Imagine, instead, if you first aligned on the goals of the business. Then, as a team, you explored the business or customer problems that stand in the way of achieving those goals. Then, you put data against the size of your problems. Once you do that you’ve created a dialogue about selecting which problems are MOST worth solving.
From there, acknowledge that a product roadmap is a list of hypotheses. You generate hypotheses (a new experience, new technology, etc.) that will solve a measured problem. And since you put data against the size of the problem, you are predisposed to test any hypothesis to gauge if it will ACTUALLY solve the problem.
And now you are operating a product roadmap with a data-driven process and on your way to data-driven culture.
After our first two years doing tests for clients. we saw this gap and developed the Problem Solution Mapping (PSM) methodology. Read more here.
Without problems as the fulcrum for forming a UX or product roadmap, it’s difficult to have a forcing function of data over opinion. Any idea can possibly win, and the loudest opinion gets their product on the list. In other words, the distance of ideas to high-level goals is too large, and that’s when the data dialogue gets lost.
5. Story before Stats
When presenting the results of a test, do you set up the goal, problem and customer journey before you put up a grid of numbers and your 99% confidence interval?
Here’s the thing about data: Not everyone can distill the story the data can tell from the data itself.
When you have data that suggests the size of a problem or the confidence in a solution, be careful not to get too deep in the spreadsheets with your broader audience. More people will appreciate and accept what the data says when you tell a story first, and use statistics as a supporting role.
6. Plan on Personalization Phases
Most digital executives we talk to have a lot of ambiguity around personalization. The steps or outcomes are not clear to them. And thus, personalization is probably not clear to others in the organization.
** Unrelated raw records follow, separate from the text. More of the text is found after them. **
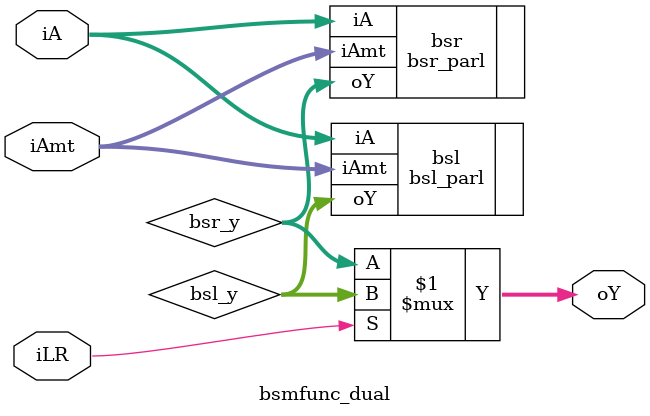
<source format=v>
module bsmfunc_dual
	#(
		parameter N = 8,
		parameter W = $clog2(N)
	)
	(
		input wire [N-1:0] iA,
		input wire [W-1:0] iAmt,
		input wire iLR,
		output wire [N-1:0] oY
	);

	wire [N-1:0] bsl_y, bsr_y;

	bsl_parl #(.N(N)) bsl
		(.iA(iA), .iAmt(iAmt), .oY(bsl_y)); 
	bsr_parl #(.N(N)) bsr
		(.iA(iA), .iAmt(iAmt), .oY(bsr_y)); 

	assign oY = iLR ? bsl_y : bsr_y;
endmodule

</source>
To get excitement and alignment on this ambiguous personalization journey, focus less on the tactics, technology and segmentation ideas around personalization and more around “capability phases” that more people can get behind. For example you may share a plan for the following phases:
The first phase is exploration. Look at what’s being done, what you’re capable of now, which technology and service providers can help.
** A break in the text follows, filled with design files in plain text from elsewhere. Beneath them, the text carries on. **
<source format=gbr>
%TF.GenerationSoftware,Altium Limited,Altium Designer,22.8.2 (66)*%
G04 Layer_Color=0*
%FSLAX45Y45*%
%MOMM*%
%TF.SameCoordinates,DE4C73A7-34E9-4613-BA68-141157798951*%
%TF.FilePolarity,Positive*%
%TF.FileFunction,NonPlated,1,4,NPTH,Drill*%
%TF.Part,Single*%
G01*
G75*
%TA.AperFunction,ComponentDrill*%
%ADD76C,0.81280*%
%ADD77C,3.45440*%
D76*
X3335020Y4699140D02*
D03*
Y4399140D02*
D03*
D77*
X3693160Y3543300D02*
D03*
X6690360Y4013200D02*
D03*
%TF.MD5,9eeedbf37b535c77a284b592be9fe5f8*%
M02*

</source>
The next phase is prioritization. Based on assessing goals and problems, you decide where you want to experiment.
The next phase is experimentation and learning. Gain insights into if and how personalization is solving real customer problems.
The next phase is optimization. Look to accelerate what you’ve learned that works and make bigger bets. By focusing on the these phases and talking about them openly, you get more people comfortable with taking the steps within the journey.
7. Combine the “What” and the “Why”
The analytics and testing team live in data, spreadsheets and statistics. The user experience team may work more in qualitative research (user testing, session recording, card sorting, surveys, focus groups, etc.). How do you get the user experience team to appreciate the quantitative testing data, and the data team to understand the qualitative approaches to get data-driven alignment?
When we work with clients we use both approaches, often combining them, to achieve appreciation for data in the process to product and UX decisions. And we bring both groups together to share the data story using these multiple approaches. This reinforces the value of data (regardless of type) across distinct teams and processes.
Analytics, Testing, Personalization and Optimization. These are practices that — when executed properly — drive a data-driven culture. And it is this culture that makes a digital organization competitive and grow faster. In a world of technology and data abundance, the time is now to align and execute towards experimentation to get much higher returns.
If you’re a digital executive reading this, your challenge is to package and present this larger story.